From Marty. He's excited.
APOCRYPHAL PRESS OPINION
AN OPEN LETTER TO JOHN McCAIN FROM
AP HUMOR EDITOR, SHEKI MBEKI
August 29, 2008
Dear Senator McCain,
On behalf of comedians and comedy writers all over this great nation, I
thank you for naming Governor Sarah Palin of Alaska as your running
mate. I 'm sure this gift will keep on giving right up to Election Day.
I understand your wish to have a woman who might pick up a few of
Hillary Clinton's disgruntled backers, but you might better have picked
Aunt Jemima. That way you could have offended both blacks and women
without losing a beat of comic momentum.
Perhaps you were influenced by her days as a basketball player (where she picked up her life-long nickname, "Sarah Barracuda"). You might replace one debate with a one-on-one game between the Barack and the Barracuda. If it goes well, you'll probably be just as glad to replace all the debates with basketball games.
As a seventy-one year old, you surely understand that you are closer to death than Barack Obama, yet you picked a candidate so supremely unqualified for the presidency that comedians can fire their writers and just read the news.
Governor Palin, 44, has an extensive political background. She was elected mayor of Wasilla, Alaska at the age of 32, defeating a three-term incumbent. During her time as Mayor, Wasilla grew to an estimated 8,471 making it the fifth largest in Alaska. It's somewhat more cosmopolitan than Hooterville. Then she was governor for almost two years. Alaska, at last estimate, had a population of nearly 700,000, 47th of the 50 states. Put another way, there are three times as many people living in prison in the United States as in Alaska.
Alaska's five or ten biggest industries are OIL! Followed (not closely) by fisheries, wood and wood products, furs, and tourism. So it's clear her administrative experience as mayor of a city slightly larger than Chelsea, Michigan and short-time governor of a state that would, in population, be the 16th largest city in the U.S. (between Austin, Texas and Columbus, Ohio), make Governor Palin an excellent choice to run the United States. And her foreign policy experience is . . . is . . . hmmm. Is "nothing" funny? I'll have to get back to you on that. But her state's involvement with oil makes her highly qualified to service one of the Republican Party's biggest clients and should produce laughs as long as she's running on the national ticket.
In a lawsuit, filed this month in Federal
District Court in the District of Columbia, Palin, a lifetime member of the N.R.A., argues that the government's move to list polar bears as endangered is
not based on sound science, and restricts oil and natural gas development. The State is represented by the firm of Derrick, Gusher, and Gouge which is charging
for its services at the rate of $603 9/10 $612 9/10 $625 9/10 $635 9/10 per hour.

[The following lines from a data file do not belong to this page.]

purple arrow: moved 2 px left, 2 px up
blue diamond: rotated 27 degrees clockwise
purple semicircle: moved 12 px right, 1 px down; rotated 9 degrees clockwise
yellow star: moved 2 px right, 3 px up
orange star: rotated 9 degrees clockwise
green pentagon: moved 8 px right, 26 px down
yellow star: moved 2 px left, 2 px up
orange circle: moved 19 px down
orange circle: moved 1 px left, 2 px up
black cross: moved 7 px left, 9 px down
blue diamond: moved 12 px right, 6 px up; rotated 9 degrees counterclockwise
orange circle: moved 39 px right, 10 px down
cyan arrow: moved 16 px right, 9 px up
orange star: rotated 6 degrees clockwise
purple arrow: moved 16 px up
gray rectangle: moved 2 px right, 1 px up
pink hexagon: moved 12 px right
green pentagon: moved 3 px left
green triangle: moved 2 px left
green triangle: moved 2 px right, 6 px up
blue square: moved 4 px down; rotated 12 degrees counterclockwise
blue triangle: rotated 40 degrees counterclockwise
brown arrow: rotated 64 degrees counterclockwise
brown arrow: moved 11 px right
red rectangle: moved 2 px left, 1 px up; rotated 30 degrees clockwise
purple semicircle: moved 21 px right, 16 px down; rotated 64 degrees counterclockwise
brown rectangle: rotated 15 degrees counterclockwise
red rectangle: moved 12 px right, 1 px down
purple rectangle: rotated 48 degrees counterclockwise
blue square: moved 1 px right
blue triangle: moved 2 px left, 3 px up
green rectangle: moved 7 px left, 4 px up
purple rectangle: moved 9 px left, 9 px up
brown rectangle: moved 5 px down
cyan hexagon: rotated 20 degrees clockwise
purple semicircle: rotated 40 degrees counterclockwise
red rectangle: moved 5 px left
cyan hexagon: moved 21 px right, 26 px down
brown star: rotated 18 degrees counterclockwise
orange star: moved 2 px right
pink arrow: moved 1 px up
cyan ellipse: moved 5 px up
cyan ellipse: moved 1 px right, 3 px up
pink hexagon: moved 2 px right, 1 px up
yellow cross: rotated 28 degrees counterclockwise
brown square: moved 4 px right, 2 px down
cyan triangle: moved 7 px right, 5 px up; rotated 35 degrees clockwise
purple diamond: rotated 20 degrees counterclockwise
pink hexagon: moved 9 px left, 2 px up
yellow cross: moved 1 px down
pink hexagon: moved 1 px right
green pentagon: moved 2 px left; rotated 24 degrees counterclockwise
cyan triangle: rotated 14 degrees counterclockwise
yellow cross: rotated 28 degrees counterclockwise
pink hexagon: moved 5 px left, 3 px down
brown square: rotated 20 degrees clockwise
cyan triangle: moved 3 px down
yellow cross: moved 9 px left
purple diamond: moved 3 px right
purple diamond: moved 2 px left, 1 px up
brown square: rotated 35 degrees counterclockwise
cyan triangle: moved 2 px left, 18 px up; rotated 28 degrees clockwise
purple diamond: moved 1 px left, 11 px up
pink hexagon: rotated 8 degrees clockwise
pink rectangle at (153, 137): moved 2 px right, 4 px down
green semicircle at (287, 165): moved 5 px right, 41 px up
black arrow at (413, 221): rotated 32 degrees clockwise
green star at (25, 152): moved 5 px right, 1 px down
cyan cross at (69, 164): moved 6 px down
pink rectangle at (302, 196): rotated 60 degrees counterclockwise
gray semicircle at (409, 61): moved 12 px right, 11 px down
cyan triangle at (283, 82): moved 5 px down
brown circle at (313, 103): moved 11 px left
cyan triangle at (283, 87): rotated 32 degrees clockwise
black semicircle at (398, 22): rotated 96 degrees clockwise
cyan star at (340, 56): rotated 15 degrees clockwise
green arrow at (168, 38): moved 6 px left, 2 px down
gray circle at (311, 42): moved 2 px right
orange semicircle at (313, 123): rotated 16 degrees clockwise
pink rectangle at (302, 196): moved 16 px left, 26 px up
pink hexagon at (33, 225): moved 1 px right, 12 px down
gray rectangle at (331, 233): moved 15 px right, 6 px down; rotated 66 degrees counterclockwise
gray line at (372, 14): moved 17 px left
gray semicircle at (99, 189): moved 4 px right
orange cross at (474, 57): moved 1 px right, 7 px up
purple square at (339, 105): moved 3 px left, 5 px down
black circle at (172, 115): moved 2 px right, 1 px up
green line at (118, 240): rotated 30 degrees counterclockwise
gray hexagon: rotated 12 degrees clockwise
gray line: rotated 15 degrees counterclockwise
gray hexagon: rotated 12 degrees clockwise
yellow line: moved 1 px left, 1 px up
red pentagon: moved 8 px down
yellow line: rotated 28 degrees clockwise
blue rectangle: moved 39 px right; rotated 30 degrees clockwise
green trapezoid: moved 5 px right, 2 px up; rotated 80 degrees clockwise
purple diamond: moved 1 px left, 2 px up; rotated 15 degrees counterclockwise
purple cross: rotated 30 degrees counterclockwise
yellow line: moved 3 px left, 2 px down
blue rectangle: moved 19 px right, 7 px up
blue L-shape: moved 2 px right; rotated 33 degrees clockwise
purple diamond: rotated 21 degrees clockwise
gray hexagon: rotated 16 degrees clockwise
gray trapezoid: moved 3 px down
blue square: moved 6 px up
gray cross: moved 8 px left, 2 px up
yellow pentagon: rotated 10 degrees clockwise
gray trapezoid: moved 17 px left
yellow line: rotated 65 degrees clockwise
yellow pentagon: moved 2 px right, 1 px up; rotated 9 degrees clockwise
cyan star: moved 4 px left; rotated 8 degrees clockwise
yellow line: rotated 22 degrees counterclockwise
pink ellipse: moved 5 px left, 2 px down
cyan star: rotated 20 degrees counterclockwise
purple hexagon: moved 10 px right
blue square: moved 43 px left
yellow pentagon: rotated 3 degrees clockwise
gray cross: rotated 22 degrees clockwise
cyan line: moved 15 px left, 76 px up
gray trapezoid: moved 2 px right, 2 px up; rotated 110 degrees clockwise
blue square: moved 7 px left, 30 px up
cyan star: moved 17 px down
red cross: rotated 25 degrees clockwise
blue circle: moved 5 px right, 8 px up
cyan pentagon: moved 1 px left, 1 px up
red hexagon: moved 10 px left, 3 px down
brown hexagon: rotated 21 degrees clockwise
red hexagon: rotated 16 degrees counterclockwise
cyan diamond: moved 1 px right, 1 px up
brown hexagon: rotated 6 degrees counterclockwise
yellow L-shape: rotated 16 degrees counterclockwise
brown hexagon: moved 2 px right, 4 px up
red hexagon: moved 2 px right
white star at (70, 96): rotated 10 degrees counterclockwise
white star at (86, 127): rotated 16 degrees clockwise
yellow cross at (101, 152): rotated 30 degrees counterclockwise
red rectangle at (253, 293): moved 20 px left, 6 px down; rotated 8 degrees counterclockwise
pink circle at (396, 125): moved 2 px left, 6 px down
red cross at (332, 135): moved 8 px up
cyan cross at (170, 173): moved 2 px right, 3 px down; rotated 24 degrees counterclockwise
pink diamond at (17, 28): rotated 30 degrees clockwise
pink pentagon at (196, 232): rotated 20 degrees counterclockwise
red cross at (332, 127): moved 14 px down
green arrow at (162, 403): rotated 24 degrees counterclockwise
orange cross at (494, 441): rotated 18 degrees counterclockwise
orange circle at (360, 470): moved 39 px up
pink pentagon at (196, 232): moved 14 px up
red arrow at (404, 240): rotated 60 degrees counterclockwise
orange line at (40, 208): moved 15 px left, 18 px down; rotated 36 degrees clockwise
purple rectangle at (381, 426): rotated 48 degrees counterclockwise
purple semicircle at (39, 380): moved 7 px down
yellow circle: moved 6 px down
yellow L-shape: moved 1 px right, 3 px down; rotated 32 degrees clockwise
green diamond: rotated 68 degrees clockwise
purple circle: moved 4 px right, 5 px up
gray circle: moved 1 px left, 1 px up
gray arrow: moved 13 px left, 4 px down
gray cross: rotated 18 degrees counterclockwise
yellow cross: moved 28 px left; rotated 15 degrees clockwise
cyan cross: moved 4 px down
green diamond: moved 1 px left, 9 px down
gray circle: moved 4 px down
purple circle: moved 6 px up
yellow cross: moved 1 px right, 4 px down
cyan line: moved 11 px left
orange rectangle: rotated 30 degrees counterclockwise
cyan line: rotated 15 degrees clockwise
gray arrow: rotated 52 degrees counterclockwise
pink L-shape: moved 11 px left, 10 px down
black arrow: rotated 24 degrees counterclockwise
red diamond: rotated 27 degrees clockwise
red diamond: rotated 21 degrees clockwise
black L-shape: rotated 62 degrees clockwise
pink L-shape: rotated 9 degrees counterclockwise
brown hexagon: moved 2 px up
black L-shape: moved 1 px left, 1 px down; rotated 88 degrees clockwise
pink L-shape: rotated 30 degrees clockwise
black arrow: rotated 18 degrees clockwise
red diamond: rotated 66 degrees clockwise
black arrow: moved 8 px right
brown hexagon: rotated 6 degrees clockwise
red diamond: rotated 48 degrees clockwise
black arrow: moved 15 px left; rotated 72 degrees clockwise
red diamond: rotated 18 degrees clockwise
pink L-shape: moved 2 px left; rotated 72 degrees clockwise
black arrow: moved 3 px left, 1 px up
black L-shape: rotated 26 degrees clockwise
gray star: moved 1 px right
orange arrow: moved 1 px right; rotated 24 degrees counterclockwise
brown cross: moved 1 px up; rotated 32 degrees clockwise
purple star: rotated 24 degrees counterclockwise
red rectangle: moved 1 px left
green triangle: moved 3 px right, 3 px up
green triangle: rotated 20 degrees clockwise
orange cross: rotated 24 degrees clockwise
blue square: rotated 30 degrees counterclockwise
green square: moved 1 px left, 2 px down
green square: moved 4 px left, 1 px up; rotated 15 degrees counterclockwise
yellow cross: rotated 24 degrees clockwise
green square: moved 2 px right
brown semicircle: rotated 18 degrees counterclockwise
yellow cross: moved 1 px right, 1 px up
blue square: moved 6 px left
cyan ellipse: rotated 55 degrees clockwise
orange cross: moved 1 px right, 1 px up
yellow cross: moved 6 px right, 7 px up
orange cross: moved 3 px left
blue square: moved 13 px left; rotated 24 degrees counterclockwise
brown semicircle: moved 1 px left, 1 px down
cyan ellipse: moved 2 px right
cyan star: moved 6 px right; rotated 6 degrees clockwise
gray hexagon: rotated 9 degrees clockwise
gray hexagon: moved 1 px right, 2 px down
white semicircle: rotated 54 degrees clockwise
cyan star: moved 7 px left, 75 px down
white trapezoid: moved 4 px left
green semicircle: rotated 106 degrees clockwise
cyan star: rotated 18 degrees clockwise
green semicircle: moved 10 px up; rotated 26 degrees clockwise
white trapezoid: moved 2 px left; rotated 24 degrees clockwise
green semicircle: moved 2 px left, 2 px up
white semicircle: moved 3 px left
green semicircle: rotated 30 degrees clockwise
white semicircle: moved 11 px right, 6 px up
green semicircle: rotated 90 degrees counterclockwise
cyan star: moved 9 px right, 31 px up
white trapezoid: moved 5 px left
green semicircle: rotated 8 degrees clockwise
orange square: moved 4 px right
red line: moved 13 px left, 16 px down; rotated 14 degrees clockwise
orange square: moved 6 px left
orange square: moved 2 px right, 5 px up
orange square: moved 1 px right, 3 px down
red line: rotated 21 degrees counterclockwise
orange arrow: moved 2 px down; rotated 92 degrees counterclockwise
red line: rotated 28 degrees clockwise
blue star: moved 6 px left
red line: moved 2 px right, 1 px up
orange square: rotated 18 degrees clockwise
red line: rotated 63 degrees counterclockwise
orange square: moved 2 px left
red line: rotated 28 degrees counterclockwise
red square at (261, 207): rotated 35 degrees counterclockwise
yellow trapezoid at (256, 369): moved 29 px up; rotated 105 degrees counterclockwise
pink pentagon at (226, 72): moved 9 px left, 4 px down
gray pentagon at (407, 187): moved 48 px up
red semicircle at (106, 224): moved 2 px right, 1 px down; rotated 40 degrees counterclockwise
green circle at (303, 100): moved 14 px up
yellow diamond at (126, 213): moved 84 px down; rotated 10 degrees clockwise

I'm guessing that Palin is giving up a lot here. If she's elected, she'll have to give up her pleasant life of drilling for oil and shooting bears, for the Washington that she and McCain say they hate. If she loses, she'll be up a creek without a kayak.
And finally, as befits the party of Jack "Privatizing Congress" Abramoff, Scooter Libby, Bob Ney, Alberto "I Don't Recall" Gonzalez, and Monica "I'll take the fifth on that" Goodling, Governor Palin already has a fine scandal involving misuse of power that gives comedians a head start on the campaign. She is under investigation for firing the Public Safety Commissioner because, it is alleged, she sacked him for refusing to fire her former brother-in-law, who was locked in a child-custody battle with Palin's sister, from the state police. She denies wrongdoing. You go, girl! Defend your sister. After all she's family, not just a bear.